[Dataset entries]
*-*-*

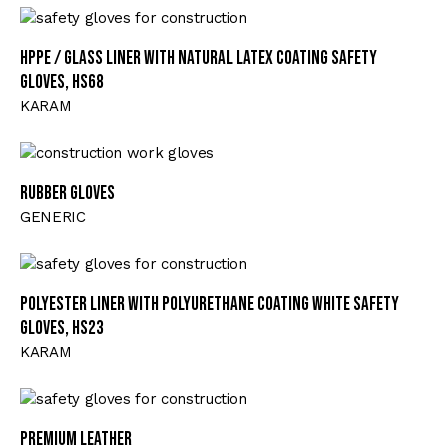
HPPE / Glass Liner with Natural Latex Coating Safety
Gloves, HS68
KARAM
Rubber Gloves
GENERIC
Polyester Liner with Polyurethane Coating White Safety
Gloves, HS23
KARAM
Premium Leather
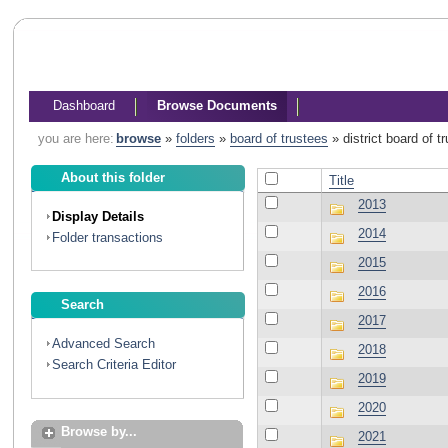
Dashboard
Browse Documents
you are here:
browse
»
folders
»
board of trustees
»
district board of 
About this folder
Title
2013
Display Details
2014
Folder transactions
2015
2016
Search
2017
Advanced Search
2018
Search Criteria Editor
2019
2020
Browse by...
2021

*-*-*

• THE PROBLEM: Out of the entries, report each line that contains the word "Search".

• FINAL ANSWER:
Search
Advanced Search
Search Criteria Editor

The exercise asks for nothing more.